# RECORDS SHOWN start

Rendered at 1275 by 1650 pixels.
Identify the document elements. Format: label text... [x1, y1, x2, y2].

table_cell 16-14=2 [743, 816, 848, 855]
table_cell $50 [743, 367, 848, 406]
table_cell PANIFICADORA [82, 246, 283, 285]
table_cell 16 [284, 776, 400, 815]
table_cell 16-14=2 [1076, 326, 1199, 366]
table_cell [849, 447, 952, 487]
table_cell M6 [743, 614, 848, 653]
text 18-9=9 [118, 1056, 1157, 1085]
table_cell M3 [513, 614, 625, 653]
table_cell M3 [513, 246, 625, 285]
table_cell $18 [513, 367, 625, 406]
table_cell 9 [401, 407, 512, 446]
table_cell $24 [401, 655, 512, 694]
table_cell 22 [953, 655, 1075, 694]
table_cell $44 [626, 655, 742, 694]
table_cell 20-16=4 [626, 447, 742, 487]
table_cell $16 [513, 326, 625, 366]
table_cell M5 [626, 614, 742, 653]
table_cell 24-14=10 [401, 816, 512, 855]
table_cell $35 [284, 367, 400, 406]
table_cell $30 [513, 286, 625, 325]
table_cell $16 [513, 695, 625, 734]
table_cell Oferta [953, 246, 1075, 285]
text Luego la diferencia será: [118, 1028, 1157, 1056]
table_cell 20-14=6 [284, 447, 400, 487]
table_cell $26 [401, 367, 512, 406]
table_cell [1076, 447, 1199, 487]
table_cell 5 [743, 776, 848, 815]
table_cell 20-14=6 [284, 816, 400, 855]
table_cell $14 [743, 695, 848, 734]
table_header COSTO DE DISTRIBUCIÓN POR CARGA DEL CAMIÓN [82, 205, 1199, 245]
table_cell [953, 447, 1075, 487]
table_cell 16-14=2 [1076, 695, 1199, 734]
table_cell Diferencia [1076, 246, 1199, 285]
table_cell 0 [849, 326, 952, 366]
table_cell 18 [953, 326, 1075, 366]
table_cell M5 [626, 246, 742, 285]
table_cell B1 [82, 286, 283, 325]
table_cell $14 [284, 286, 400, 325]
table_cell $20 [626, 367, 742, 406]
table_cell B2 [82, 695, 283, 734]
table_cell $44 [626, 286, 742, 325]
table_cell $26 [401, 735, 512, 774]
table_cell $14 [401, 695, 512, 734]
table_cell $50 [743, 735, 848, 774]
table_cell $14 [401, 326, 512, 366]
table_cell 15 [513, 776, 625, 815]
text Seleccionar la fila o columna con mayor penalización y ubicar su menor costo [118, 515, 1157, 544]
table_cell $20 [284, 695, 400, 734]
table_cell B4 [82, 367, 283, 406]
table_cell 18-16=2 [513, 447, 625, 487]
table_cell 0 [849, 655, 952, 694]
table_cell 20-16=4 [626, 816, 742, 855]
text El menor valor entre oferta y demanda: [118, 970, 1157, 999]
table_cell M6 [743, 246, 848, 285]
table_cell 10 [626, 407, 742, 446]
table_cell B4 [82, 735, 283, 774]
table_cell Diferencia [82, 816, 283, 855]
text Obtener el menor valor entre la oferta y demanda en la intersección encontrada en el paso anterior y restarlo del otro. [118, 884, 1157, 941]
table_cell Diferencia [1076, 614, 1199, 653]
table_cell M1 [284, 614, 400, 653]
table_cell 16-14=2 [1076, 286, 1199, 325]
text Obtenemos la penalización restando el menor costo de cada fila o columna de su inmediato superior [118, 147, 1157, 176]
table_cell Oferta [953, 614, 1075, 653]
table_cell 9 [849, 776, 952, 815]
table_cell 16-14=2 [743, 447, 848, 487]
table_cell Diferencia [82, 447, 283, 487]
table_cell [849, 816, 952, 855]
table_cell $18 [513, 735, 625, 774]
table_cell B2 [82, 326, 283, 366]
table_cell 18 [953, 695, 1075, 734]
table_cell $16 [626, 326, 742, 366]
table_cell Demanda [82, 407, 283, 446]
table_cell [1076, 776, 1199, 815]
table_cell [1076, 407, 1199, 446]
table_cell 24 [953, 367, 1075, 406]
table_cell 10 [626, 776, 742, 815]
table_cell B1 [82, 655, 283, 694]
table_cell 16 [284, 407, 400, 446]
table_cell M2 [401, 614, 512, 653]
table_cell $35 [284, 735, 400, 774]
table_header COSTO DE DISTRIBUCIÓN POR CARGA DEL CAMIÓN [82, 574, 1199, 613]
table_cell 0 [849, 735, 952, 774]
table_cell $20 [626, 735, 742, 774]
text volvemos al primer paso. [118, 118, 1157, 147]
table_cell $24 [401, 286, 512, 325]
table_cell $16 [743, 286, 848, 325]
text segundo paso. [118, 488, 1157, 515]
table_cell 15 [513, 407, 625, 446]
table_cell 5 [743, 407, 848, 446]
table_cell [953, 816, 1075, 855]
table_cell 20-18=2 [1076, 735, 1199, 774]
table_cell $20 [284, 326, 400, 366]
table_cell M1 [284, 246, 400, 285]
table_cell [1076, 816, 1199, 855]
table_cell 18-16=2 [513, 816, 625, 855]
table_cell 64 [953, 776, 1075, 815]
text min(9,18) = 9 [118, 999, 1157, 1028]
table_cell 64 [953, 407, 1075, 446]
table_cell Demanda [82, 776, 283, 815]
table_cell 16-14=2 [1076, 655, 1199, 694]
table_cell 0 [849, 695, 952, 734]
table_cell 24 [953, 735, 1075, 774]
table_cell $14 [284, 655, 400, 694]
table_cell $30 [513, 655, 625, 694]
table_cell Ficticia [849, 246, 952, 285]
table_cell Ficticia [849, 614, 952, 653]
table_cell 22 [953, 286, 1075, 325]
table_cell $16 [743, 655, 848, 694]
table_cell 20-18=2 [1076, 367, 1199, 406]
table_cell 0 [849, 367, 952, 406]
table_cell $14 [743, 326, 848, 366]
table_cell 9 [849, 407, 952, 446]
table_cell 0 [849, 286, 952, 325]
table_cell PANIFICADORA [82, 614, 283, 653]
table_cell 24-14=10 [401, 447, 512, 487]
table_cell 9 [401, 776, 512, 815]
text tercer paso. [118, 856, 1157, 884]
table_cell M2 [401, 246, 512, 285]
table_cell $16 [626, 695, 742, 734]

# RECORDS SHOWN end

WHAT IS REQUIRED ::
Reproduce the material from its first line through the line containing "Identify the document", both ends included.

TASK RESPONSE ::
Rendered at 1275 by 1650 pixels.
Identify the document elements. Format: label text... [x1, y1, x2, y2].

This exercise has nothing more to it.